The components of mortgage banking noninterest income were:

          
          
       Quarter ended March 31,
(in millions)  2012 2011
Servicing income, net:   
 Servicing fees:   
  Contractually specified servicing fees$ 1,148 1,145
  Late charges  66 94
  Ancillary fees  77 89
  Unreimbursed direct servicing costs (1)  (280) (191)
   Net servicing fees  1,011 1,137
 Changes in fair value of MSRs carried at fair value:   
  Due to changes in valuation model inputs or assumptions (2)  (158) 499
  Other changes in fair value (3)  (643) (580)
   Total changes in fair value of MSRs carried at fair value  (801) (81)
 Amortization  (58) (64)
 Provision for MSRs in excess of fair value  - (6)
 Net derivative gains (losses) from economic hedges (4)  100 (120)
    Total servicing income, net  252 866
Net gains on mortgage loan origination/sales activities  2,618 1,150
     Total mortgage banking noninterest income$ 2,870 2,016
Market-related valuation changes to MSRs, net of hedge results (2) + (4)$ (58) 379
          
          

  • Primarily associated with foreclosure expenses and other interest costs.
  • Refer to the changes in fair value MSRs table in this Note for more detail.
  • Represents changes due to collection/realization of expected cash flows over time.
  • Represents results from free-standing derivatives (economic hedges) used to hedge the risk of changes in fair value of MSRs. See Note 12 – Free-Standing Derivatives for additional discussion and detail.

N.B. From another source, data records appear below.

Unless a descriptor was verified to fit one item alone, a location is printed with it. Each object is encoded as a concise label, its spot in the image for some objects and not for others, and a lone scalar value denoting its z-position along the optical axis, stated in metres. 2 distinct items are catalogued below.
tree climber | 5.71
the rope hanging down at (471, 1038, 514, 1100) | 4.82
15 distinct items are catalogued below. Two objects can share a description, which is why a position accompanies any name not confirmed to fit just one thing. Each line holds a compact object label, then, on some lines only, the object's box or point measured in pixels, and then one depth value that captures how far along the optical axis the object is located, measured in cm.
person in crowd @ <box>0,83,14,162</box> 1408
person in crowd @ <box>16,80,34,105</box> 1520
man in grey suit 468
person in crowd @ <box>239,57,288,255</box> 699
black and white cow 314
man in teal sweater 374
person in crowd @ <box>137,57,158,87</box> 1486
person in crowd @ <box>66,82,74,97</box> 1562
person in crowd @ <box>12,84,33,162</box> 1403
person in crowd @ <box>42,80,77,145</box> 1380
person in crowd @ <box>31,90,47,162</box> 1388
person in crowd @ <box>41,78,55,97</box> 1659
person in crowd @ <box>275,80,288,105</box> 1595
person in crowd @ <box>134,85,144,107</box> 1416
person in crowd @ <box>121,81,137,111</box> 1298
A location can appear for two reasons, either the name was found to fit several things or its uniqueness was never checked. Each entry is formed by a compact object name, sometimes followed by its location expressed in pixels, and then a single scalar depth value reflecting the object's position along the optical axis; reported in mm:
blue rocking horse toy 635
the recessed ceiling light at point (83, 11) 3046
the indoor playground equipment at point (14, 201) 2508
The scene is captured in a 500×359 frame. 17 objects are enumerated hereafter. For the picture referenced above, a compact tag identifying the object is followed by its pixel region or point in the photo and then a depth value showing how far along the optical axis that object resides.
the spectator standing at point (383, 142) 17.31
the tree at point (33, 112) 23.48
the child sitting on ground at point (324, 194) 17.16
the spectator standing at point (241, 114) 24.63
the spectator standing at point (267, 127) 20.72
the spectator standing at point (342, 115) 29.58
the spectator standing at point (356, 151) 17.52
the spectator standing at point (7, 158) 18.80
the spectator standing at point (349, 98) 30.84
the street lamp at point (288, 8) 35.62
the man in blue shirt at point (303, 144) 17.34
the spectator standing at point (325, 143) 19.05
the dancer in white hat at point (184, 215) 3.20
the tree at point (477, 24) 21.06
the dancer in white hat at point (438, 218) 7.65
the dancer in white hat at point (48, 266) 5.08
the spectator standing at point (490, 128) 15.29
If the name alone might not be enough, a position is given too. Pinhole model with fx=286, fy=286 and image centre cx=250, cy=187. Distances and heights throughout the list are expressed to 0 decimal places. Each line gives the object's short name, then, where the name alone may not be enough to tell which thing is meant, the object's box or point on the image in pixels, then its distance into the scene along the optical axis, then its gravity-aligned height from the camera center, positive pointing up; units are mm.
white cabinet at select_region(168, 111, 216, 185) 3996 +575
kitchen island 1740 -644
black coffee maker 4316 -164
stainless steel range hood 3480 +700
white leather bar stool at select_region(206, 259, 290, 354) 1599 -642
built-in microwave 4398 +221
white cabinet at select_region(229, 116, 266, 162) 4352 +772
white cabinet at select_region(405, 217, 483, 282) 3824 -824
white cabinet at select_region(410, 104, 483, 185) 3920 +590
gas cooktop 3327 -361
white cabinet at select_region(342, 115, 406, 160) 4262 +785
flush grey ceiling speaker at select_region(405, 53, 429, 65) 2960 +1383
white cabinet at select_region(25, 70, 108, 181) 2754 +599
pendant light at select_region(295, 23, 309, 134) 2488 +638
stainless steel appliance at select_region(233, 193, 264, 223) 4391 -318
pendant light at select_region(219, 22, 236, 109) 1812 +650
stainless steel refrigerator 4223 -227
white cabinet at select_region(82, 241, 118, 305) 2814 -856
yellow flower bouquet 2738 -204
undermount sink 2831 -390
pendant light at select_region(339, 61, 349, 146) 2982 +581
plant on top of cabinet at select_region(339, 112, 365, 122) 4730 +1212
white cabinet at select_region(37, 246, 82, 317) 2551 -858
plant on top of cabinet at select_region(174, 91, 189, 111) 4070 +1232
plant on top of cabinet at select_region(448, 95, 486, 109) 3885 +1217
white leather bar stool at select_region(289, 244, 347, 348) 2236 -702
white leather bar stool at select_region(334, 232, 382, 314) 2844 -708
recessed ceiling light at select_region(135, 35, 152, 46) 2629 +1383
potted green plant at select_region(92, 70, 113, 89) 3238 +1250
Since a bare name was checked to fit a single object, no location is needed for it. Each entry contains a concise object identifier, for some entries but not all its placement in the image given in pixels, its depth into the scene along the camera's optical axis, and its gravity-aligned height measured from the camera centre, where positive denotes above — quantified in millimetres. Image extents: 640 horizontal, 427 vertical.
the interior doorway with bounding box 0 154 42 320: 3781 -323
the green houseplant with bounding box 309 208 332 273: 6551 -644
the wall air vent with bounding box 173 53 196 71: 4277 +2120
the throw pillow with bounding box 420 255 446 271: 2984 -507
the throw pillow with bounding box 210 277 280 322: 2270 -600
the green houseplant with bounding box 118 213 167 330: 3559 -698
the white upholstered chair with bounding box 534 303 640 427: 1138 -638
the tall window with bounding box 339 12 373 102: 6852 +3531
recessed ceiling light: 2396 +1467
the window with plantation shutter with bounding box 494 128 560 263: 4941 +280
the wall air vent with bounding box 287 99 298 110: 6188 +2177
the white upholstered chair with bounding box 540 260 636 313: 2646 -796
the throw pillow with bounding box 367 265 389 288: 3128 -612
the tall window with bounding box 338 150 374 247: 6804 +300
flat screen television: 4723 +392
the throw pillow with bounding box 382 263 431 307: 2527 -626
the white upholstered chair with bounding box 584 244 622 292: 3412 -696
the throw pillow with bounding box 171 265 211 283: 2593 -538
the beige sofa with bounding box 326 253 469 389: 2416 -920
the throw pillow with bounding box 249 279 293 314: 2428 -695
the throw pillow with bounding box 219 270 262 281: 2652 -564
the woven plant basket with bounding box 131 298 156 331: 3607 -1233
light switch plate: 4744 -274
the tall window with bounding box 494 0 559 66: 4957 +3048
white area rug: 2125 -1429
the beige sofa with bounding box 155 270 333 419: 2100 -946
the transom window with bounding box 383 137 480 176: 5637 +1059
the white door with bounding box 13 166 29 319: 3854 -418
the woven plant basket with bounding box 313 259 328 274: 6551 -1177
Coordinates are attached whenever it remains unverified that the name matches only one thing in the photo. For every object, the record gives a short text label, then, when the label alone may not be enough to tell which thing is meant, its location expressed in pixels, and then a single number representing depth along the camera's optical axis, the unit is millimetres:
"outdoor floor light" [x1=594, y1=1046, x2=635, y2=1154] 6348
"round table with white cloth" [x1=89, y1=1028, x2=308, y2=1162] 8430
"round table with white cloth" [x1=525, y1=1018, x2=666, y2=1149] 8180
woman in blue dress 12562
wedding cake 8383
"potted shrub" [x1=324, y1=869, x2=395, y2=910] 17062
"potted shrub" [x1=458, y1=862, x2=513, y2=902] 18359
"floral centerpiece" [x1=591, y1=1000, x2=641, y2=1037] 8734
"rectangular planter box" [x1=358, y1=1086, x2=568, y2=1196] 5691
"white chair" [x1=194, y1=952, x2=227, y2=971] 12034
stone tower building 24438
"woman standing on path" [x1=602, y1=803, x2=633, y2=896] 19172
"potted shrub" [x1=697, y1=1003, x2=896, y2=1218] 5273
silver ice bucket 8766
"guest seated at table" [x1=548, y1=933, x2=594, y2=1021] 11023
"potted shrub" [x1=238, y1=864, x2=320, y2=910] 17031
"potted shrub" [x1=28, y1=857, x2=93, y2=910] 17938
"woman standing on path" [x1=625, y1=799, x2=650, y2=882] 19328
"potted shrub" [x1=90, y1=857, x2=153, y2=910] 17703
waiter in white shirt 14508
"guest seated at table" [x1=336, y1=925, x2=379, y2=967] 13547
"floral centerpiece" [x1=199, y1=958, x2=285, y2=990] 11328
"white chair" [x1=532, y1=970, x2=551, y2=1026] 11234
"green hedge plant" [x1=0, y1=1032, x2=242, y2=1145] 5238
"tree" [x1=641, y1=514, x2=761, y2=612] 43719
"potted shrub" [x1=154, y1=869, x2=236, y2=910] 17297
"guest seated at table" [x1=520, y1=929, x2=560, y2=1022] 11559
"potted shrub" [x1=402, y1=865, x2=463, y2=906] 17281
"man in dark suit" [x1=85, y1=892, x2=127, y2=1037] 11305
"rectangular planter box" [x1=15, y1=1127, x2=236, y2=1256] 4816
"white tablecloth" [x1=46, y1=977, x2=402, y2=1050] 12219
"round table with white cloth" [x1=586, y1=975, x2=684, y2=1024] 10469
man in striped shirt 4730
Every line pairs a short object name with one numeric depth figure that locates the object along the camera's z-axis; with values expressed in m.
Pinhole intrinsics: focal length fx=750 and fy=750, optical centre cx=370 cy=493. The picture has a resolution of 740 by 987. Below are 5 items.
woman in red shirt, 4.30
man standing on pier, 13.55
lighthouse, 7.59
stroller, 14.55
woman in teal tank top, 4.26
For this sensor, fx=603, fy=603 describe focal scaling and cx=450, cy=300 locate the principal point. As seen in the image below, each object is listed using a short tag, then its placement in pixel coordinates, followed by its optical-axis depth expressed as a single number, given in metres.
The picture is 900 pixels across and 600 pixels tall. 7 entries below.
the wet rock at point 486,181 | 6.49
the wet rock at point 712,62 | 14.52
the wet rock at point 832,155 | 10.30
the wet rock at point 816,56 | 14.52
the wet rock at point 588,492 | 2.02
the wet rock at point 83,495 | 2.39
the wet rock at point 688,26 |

       The table below summarizes the changes in our liability for mortgage loan repurchase losses. This liability is in “Accrued expenses and other liabilities” in our consolidated financial statements and the provision for repurchase losses reduces net gains on mortgage loan origination/sales activities. Because the level of mortgage loan repurchase losses depends upon economic factors, investor demand strategies and other external conditions that may change over the life of the underlying loans, the level of the liability for mortgage loan repurchase losses is difficult to estimate and requires considerable management judgment. We maintain regular contact with the GSEs and other significant investors to monitor and address their repurchase demand practices and concerns. Because of the uncertainty in the various estimates underlying the mortgage repurchase liability, there is a range of losses in excess of the recorded mortgage repurchase liability that are reasonably possible. The estimate of the range of possible loss for representations and warranties does not represent a probable loss, and is based on currently available information, significant judgment, and a number of assumptions that are subject to change. The high end of this range of reasonably possible losses in excess of our recorded liability was $2.3 billion at March 31, 2012, and was determined based upon modifying the assumptions utilized in our best estimate of probable loss to reflect what we believe to be the high end of reasonably possible adverse assumptions.

        
        
     Quarter ended March 31,
(in millions)  2012 2011
Balance, beginning of period$ 1,326 1,289
 Provision for repurchase losses:   
  Loan sales  62 35
  Change in estimate (1)  368 214
   Total additions  430 249
 Losses  (312) (331)
Balance, end of period$ 1,444 1,207
        

  • Results from such factors as credit deterioration, changes in investor demand and mortgage insurer practices, and changes in the financial stability of correspondent lenders.